◆ Aim of the exercise:
List each line of the data that holds the string "ankle", please.

++++++

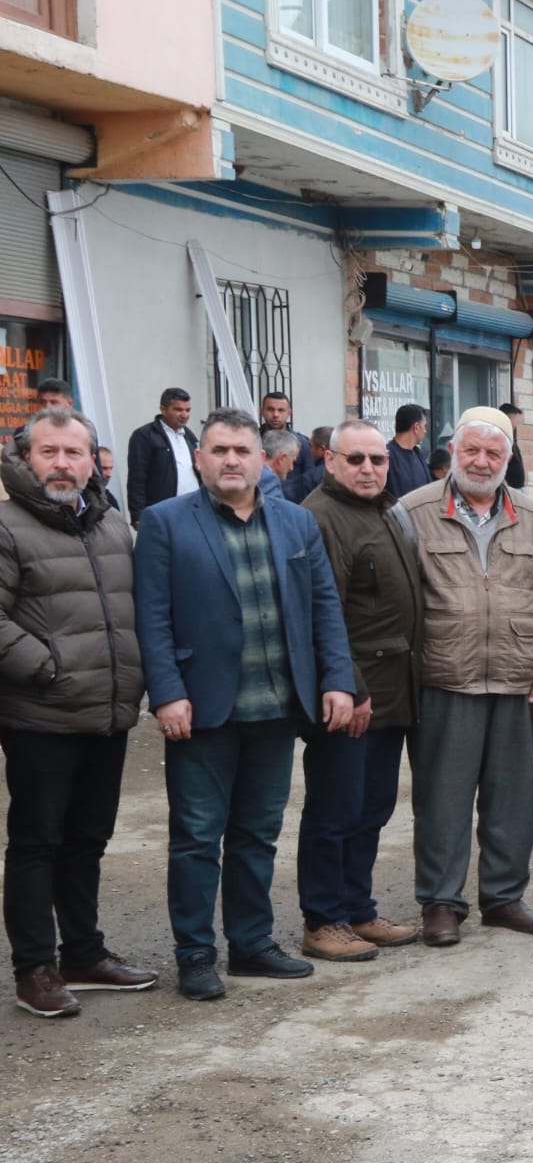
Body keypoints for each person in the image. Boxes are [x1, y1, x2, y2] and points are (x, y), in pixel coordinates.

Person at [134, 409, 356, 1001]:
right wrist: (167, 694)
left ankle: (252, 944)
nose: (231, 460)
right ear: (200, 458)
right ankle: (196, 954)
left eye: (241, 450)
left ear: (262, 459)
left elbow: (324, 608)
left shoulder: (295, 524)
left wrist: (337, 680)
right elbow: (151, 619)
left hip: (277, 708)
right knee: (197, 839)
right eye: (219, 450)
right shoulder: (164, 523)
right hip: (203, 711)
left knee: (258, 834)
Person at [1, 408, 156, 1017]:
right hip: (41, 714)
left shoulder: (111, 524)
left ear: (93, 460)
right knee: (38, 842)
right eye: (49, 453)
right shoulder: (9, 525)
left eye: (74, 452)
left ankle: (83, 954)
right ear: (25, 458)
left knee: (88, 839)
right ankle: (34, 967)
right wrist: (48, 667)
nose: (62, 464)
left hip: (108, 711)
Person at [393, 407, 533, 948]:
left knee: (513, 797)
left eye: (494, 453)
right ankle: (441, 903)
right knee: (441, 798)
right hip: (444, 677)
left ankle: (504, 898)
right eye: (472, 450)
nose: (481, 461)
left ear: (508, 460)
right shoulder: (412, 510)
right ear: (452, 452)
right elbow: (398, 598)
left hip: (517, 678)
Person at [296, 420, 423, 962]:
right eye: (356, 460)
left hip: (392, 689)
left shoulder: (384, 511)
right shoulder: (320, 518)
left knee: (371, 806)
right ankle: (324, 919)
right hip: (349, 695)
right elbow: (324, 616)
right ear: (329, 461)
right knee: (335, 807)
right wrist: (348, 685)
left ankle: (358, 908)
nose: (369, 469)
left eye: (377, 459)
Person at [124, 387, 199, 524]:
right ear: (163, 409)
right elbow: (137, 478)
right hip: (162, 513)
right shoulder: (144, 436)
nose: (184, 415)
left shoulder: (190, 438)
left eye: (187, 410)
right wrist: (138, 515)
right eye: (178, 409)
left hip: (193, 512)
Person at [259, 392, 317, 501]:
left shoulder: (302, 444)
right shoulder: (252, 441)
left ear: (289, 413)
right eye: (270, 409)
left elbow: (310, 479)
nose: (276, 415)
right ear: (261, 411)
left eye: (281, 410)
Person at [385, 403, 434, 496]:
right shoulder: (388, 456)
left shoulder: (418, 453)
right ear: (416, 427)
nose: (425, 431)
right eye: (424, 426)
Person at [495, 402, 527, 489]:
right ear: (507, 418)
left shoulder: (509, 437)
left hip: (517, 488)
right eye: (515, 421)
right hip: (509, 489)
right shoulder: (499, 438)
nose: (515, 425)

++++++

◆ Response:
left ankle: (252, 944)
right ankle: (196, 954)
left ankle: (83, 954)
right ankle: (34, 967)
right ankle: (441, 903)
left ankle: (504, 898)
right ankle: (324, 919)
left ankle: (358, 908)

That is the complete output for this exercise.